4.2 Feature Analysis

Core advantage of the proposed unsupervised feature selection approach is that it selects complete features independently of their dimensionality. Especially in the audio domain, where features usually carry a higher level of semantics as e.g. visual features, group features show an advantage in terms of interpreting the data. The purpose of this section is a brief discussion of the robustness of selected feature sets across different runs within a dataset and across the different datasets.

Figure 4(b) depicts the amount of intersection of feature sets (robustness) computed in different test runs for the different datasets and segment sizes. It can be seen that different test runs show very little differences in the computed feature sets. The overlapping of selected features sets between different datasets is illustrated in Fig. 4(c). Here, the amount of intersection is about 0.1 points lower for all combinations. One might argue that this indicates that the selected features are less depended on the datasets than expected or argued so far.

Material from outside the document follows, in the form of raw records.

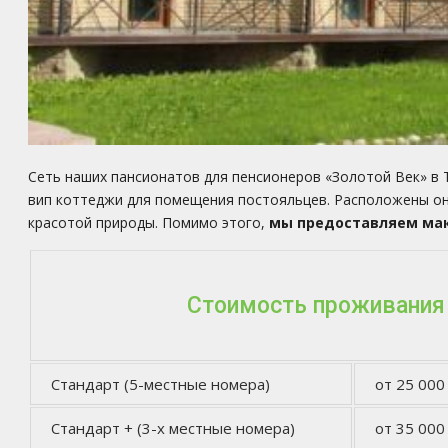
Сеть наших пансионатов для пенсионеров «Золотой Век» в 
вип коттеджи для помещения постояльцев. Расположены они
красотой природы. Помимо этого,
мы предоставляем мак
Стоимость проживания
Стандарт (5-местные номера)
от 25 000
Стандарт + (3-х местные номера)
от 35 000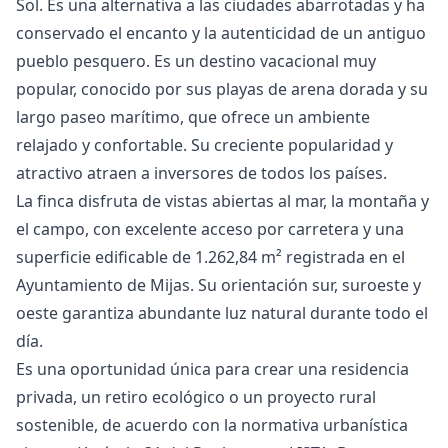
Sol. Es una alternativa a las ciudades abarrotadas y ha
conservado el encanto y la autenticidad de un antiguo
pueblo pesquero. Es un destino vacacional muy
popular, conocido por sus playas de arena dorada y su
largo paseo marítimo, que ofrece un ambiente
relajado y confortable. Su creciente popularidad y
atractivo atraen a inversores de todos los países.
La finca disfruta de vistas abiertas al mar, la montaña y
el campo, con excelente acceso por carretera y una
superficie edificable de 1.262,84 m² registrada en el
Ayuntamiento de Mijas. Su orientación sur, suroeste y
oeste garantiza abundante luz natural durante todo el
día.
Es una oportunidad única para crear una residencia
privada, un retiro ecológico o un proyecto rural
sostenible, de acuerdo con la normativa urbanística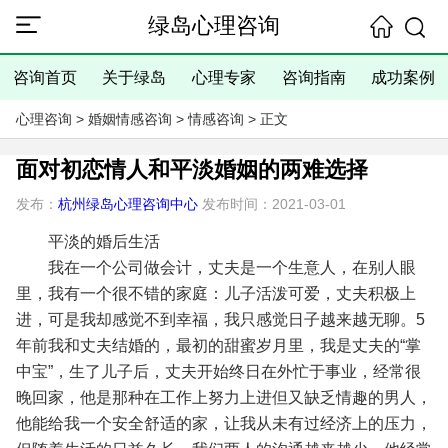
绿岛心理咨询
咨询首页
关于绿岛
心理专家
咨询指南
成功案例
心理咨询
>
婚姻情感咨询
>
情感咨询
> 正文
面对初恋情人和平淡婚姻的两难选择
发布：
杭州绿岛心理咨询中心
发布时间：2021-03-01
平淡的婚后生活
我在一个公司做会计，丈夫是一个生意人，在别人眼
里，我有一个很不错的家庭：儿子活泼可爱，丈夫积极上
进，可是我却感觉不到幸福，我只感觉日子越来越无聊。5
年前我和丈夫结婚的，最初的甜蜜岁月里，我是丈夫的“掌
中宝”，生了儿子后，丈夫开始终日在外忙于事业，经常很
晚回家，他是那种在工作上努力上进但又缺乏情趣的男人，
他能给我一个安全舒适的家，让我从未有过经济上的压力，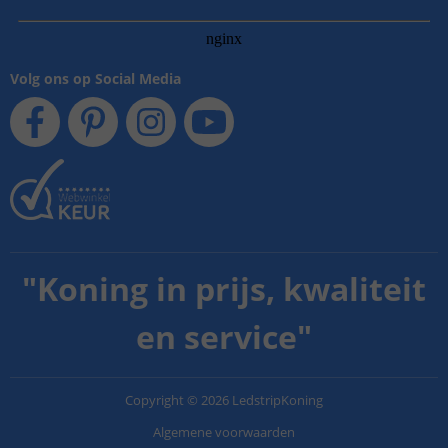
Volg ons op Social Media
"
Koning in prijs, kwaliteit
en service
"
Copyright
©
2026
LedstripKoning
Algemene voorwaarden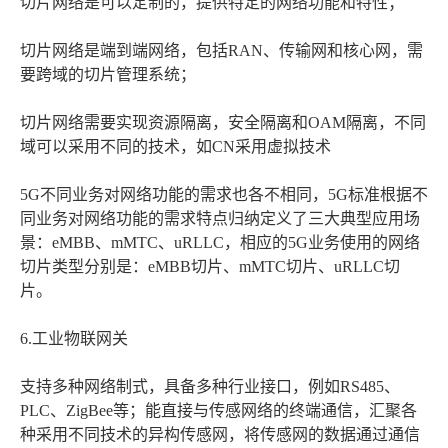
切片网络是可以定制的，提供特定的网络功能和特性；
切片网络是端到端网络，包括RAN、传输网和核心网，需
要跨域的切片管理系统；
切片网络需要实现资源隔离，安全隔离和OAM隔离，不同
域可以采用不同的技术，如CN采用虚拟技术
5G不同业务对网络功能的需求也各不相同，5G标准根据不
同业务对网络功能的需求特点归纳定义了三大典型应用场
景：eMBB、mMTC、uRLLC，相应的5G业务使用的网络
切片类型分别是：eMBB切片、mMTC切片、uRLLC切
片。
6.工业物联网关
支持多种网络制式，具备多种行业接口，例如RS485、
PLC、ZigBee等；能直接与传感网络的终端通信，汇聚各
种采用不同技术的异构传感网，将传感网的数据通过通信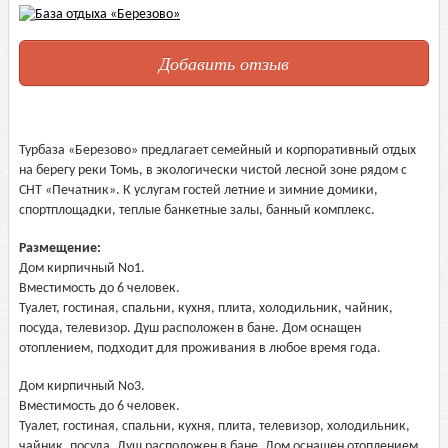
Добавить отзыв
Турбаза «Березово» предлагает семейный и корпоративный отдых
на берегу реки Томь, в экологически чистой лесной зоне рядом с
СНТ «Печатник». К услугам гостей летние и зимние домики,
спортплощадки, теплые банкетные залы, банный комплекс.
Размещение:
Дом кирпичный No1.
Вместимость до 6 человек.
Туалет, гостиная, спальни, кухня, плита, холодильник, чайник,
посуда, телевизор. Душ расположен в бане. Дом оснащен
отоплением, подходит для проживания в любое время года.
Дом кирпичный No3.
Вместимость до 6 человек.
Туалет, гостиная, спальни, кухня, плита, телевизор, холодильник,
чайник, посуда. Душ расположен в бане. Дом оснащен отоплением,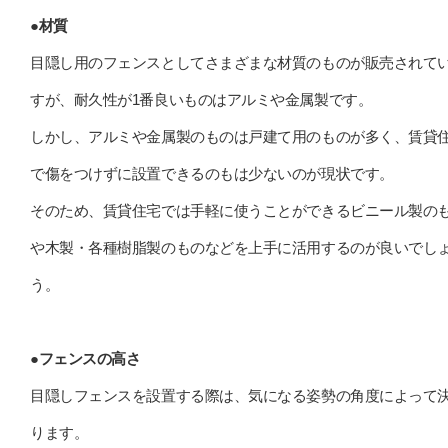
●材質
目隠し用のフェンスとしてさまざまな材質のものが販売されて
すが、耐久性が1番良いものはアルミや金属製です。
しかし、アルミや金属製のものは戸建て用のものが多く、賃貸
で傷をつけずに設置できるのもは少ないのが現状です。
そのため、賃貸住宅では手軽に使うことができるビニール製の
や木製・各種樹脂製のものなどを上手に活用するのが良いでし
う。
●フェンスの高さ
目隠しフェンスを設置する際は、気になる姿勢の角度によって
ります。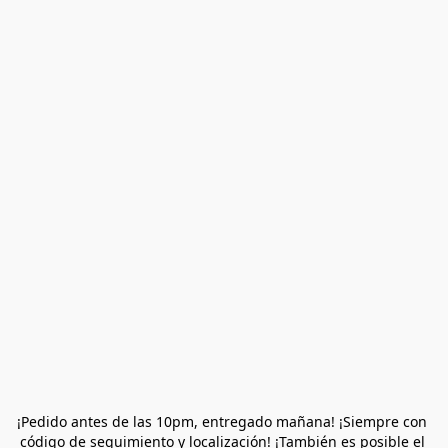
¡Pedido antes de las 10pm, entregado mañana! ¡Siempre con 
código de seguimiento y localización! ¡También es posible el 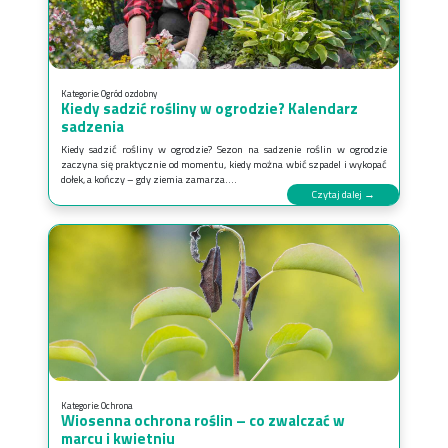
Kategorie:
Ogród ozdobny
Kiedy sadzić rośliny w ogrodzie? Kalendarz
sadzenia
Kiedy sadzić rośliny w ogrodzie? Sezon na sadzenie roślin w ogrodzie
zaczyna się praktycznie od momentu, kiedy można wbić szpadel i wykopać
dołek, a kończy – gdy ziemia zamarza....
Czytaj dalej →
Kategorie:
Ochrona
Wiosenna ochrona roślin – co zwalczać w
marcu i kwietniu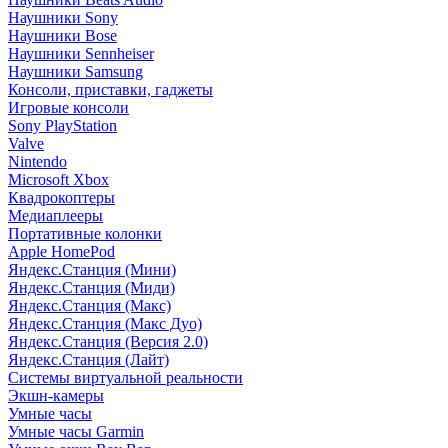
Наушники Sony
Наушники Bose
Наушники Sennheiser
Наушники Samsung
Консоли, приставки, гаджеты
Игровые консоли
Sony PlayStation
Valve
Nintendo
Microsoft Xbox
Квадрокоптеры
Медиаплееры
Портативные колонки
Apple HomePod
Яндекс.Станция (Мини)
Яндекс.Станция (Миди)
Яндекс.Станция (Макс)
Яндекс.Станция (Макс Дуо)
Яндекс.Станция (Версия 2.0)
Яндекс.Станция (Лайт)
Системы виртуальной реальности
Экшн-камеры
Умные часы
Умные часы Garmin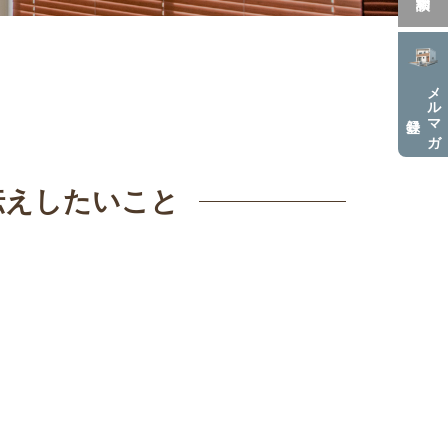
メルマガ
伝えしたいこと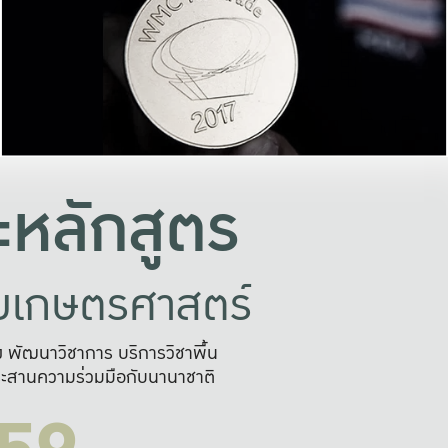
อย่างยั่งยืน
และผลักดันในการใช้ระบบส
ในภาพกว้าง
เพื่อการทำงานแบบ
ญหาจุดเล็กๆ
อข่ายขยายผล
สะดวก รวดเร
และนำไป
บริการด้าน AI อย
หลักสูตร
ัยเกษตรศาสตร์
สูง พัฒนาวิชาการ บริการวิชาพื้น
ะสานความร่วมมือกับนานาชาติ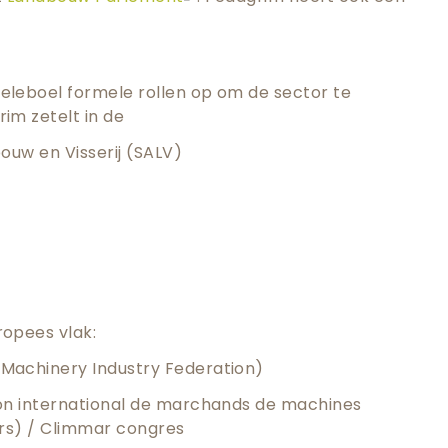
leboel formele rollen op om de sector te
im zetelt in de
ouw en Visserij (SALV)
opees vlak:
Machinery Industry Federation)
on international de marchands de machines
urs) / Climmar congres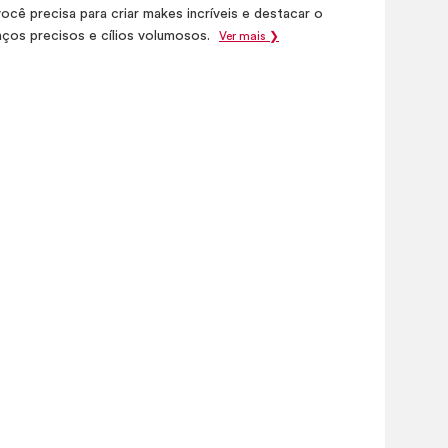
ocê precisa para criar makes incríveis e destacar o
aços precisos e cílios volumosos.
Ver mais ❯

Therefore, in a small experiment we investigate the features actually selected for the RAI-3 data for a classification of the BBC dataset (30 s segments). While the original 21 BBC features achieve an F1-score of \(95\,\%\) using the KNN classifier (see Table 3), the RAI-3 features obtain an F1-score of only \(86\,\%\). This notable drop in the performance stresses strengths of a high-quality feature selection with respect to the provided data. Even if the percentage of overlap between datasets is rather high (about \(85\,\%\)) it is the remaining data-specific feature groups that contribute to excellent results.

Fig. 4.
figure 4

(a) Robustness of selected feature sets for the different datasets and segment sizes across 10 test runs. (b) Overlapping of selected feature sets between different datasets.

5 Conclusion

This paper addressed a core question in the context of video genre classification concerning the selection process of an appropriate feature set. We proposed a generic approach for feature selection, which does not make any assumptions about the underlying data or investigated video genres, but it autonomously selects a feature set that efficiently describes the data. Performed experiments demonstrated the outstanding performance of the approach for different datasets and video genres. The analysis of the selected features showed the robustness of the approach across different runs on the same data. Additionally, the analysis demonstrated the necessity of selecting different feature sets for varying datasets, which is a core argument why a generic feature selection process is required.